Właścicielem sprzętu miał zostać powiat olkuski, który docelowo ma oddać go w dzierżawę spółce Nowy Szpital. Po stronie spółki zarządzającej szpitalem leży zaś kwestia remontu i dostosowania pomieszczeń pod przyszłą pracownię. Pracownia miała zostać uruchomiona w grudniu bieżącego roku. Podczas ostatniej sesji Rady Powiatu w Olkuszu pojawiła się informacja, że na tą chwilę zakupiony został aparat USG ramię śródoperacyjne typu C. Termin uruchomienia pracowni rezonansu magnetycznego zostanie zaś przesunięty co najmniej na wiosnę przyszłego roku.
– Umowa na zakup i dostawę urządzenia zawarta została w czerwcu. Równolegle powinna zostać zawarta umowa na wykonie wielobranżowych robót budowlanych na potrzeby utworzenia pracowni rezonansu magnetycznego pomiędzy spółką Nowy Szpital w Olkuszu i wykonawcą robót. Ta została jednak podpisana dopiero 26 października bieżącego roku – poinformował starosta Bogumił Sobczyk. Jak wynika z jego relacji, zadaniem powiatu było przeprowadzenie przetargu. Po stronie szpitala leży zaś kwestia przygotowania stosownej infrastruktury.
Pracownia miała zostać uruchomiona w grudniu, ale w związku z faktem, iż prace remontowe, za które odpowiada placówka, jeszcze się nie rozpoczęły, tego terminu nie da się dotrzymać. – Konsekwencją tego stanu rzeczy jest konieczność przeniesienia zabezpieczonych środków finansowych na przyszły rok. Uzyskaliśmy przychylność wójta i Rady Gminy Bolesław, która podjęła w tej kwestii stosowną uchwałę. Przed nami podobne rozmowy z Sejmikiem Województwa Małopolskiego – mówił Bogumił Sobczyk.

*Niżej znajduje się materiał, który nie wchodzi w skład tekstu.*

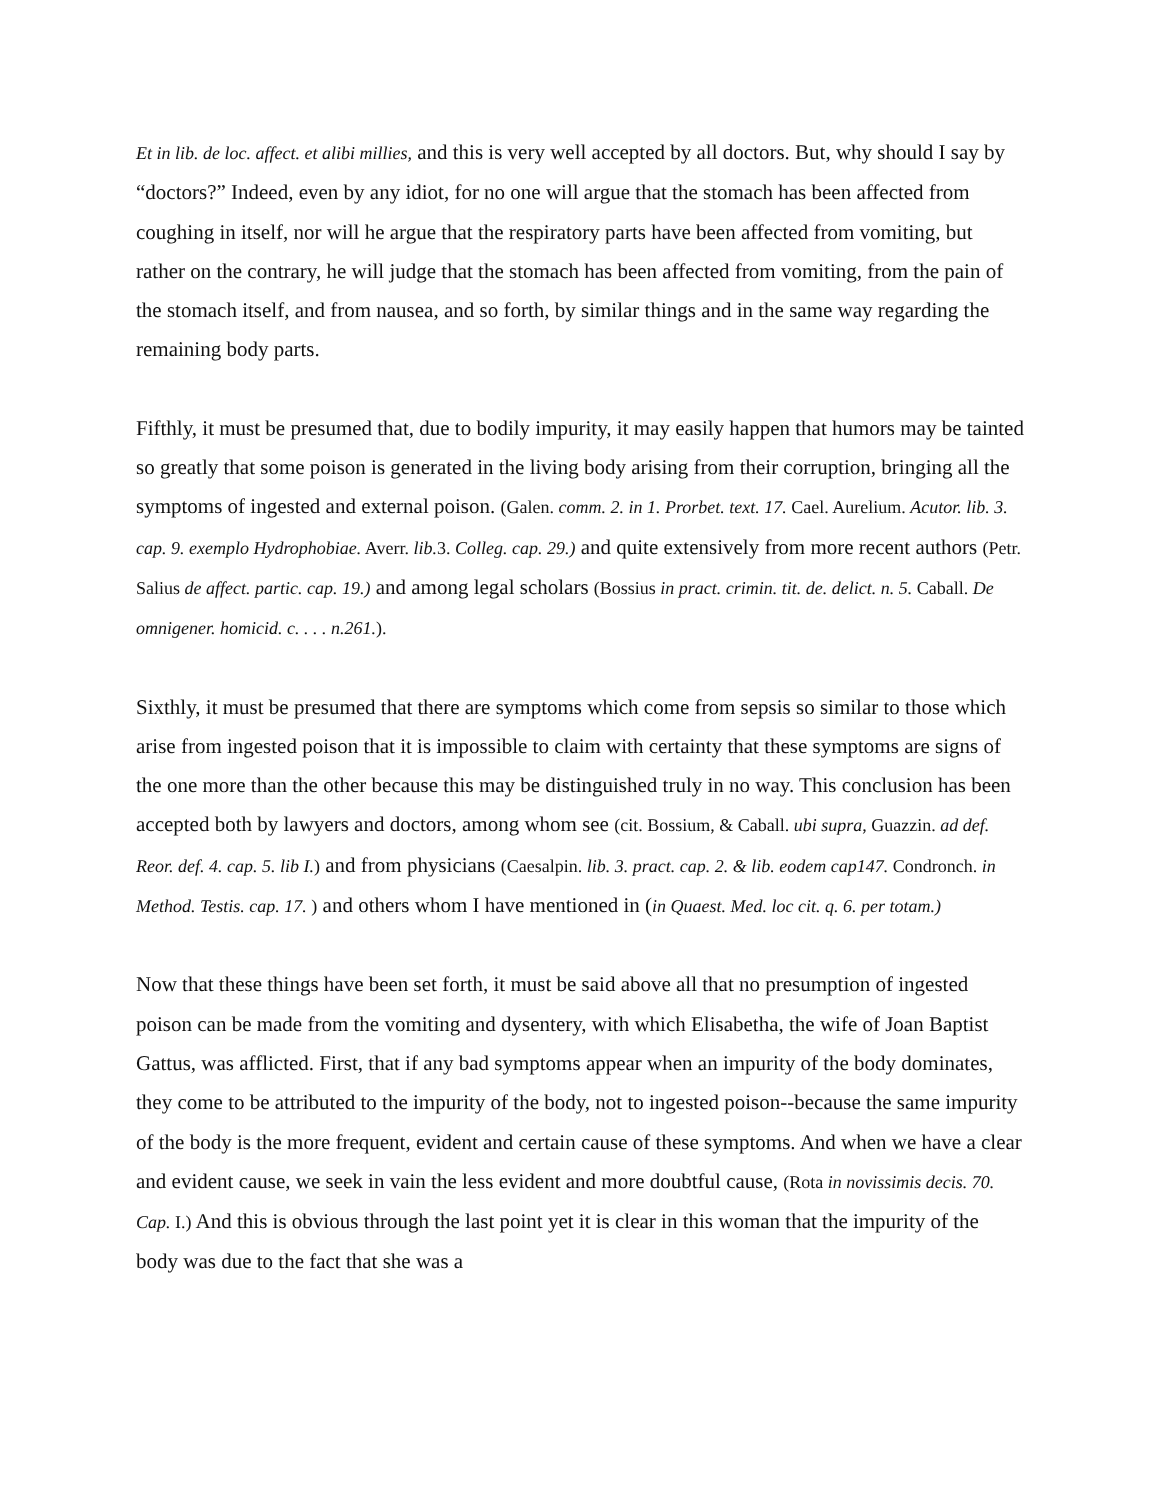Et in lib. de loc. affect. et alibi millies, and this is very well accepted by all doctors. But, why should I say by “doctors?” Indeed, even by any idiot, for no one will argue that the stomach has been affected from coughing in itself, nor will he argue that the respiratory parts have been affected from vomiting, but rather on the contrary, he will judge that the stomach has been affected from vomiting, from the pain of the stomach itself, and from nausea, and so forth, by similar things and in the same way regarding the remaining body parts.
Fifthly, it must be presumed that, due to bodily impurity, it may easily happen that humors may be tainted so greatly that some poison is generated in the living body arising from their corruption, bringing all the symptoms of ingested and external poison. (Galen. comm. 2. in 1. Prorbet. text. 17. Cael. Aurelium. Acutor. lib. 3. cap. 9. exemplo Hydrophobiae. Averr. lib. 3. Colleg. cap. 29.) and quite extensively from more recent authors (Petr. Salius de affect. partic. cap. 19.) and among legal scholars (Bossius in pract. crimin. tit. de. delict. n. 5. Caball. De omnigener. homicid. c. . . . n.261.).
Sixthly, it must be presumed that there are symptoms which come from sepsis so similar to those which arise from ingested poison that it is impossible to claim with certainty that these symptoms are signs of the one more than the other because this may be distinguished truly in no way. This conclusion has been accepted both by lawyers and doctors, among whom see (cit. Bossium, & Caball. ubi supra, Guazzin. ad def. Reor. def. 4. cap. 5. lib I.) and from physicians (Caesalpin. lib. 3. pract. cap. 2. & lib. eodem cap147. Condronch. in Method. Testis. cap. 17. ) and others whom I have mentioned in (in Quaest. Med. loc cit. q. 6. per totam.)
Now that these things have been set forth, it must be said above all that no presumption of ingested poison can be made from the vomiting and dysentery, with which Elisabetha, the wife of Joan Baptist Gattus, was afflicted. First, that if any bad symptoms appear when an impurity of the body dominates, they come to be attributed to the impurity of the body, not to ingested poison--because the same impurity of the body is the more frequent, evident and certain cause of these symptoms. And when we have a clear and evident cause, we seek in vain the less evident and more doubtful cause, (Rota in novissimis decis. 70. Cap. I.) And this is obvious through the last point yet it is clear in this woman that the impurity of the body was due to the fact that she was a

Władze powiatu informują, że są zdeterminowane, aby doprowadzić sprawę do końca. – Musieliśmy postawić spółce ultimatum, że jeśli umowa z wykonawcą nie zostanie podpisana, my jako powiat olkuski, nie będziemy dalej forsować realizacji tego zadania – podkreślał w trakcie sesji starosta. Słowa te odbiły się szerokim echem wśród radnych. – Nie dość, że w realizację tego przedsięwzięcia zaangażowane są duże środki publiczne i praca trzech jednostek samorządu, to teraz ten sprzęt będzie bezproduktywnie czekał na uruchomienie i tracił na wartości – wyliczał radny Tomasz Bargieł. – Oto obraz tego, jak Nowy Szpital zabiega o poszerzenie swoich usług. Załatwione pieniądze, załatwiony sprzęt, a nie ma komu wykonać prac budowlanych – wtórował mu radny Jan Orkisz.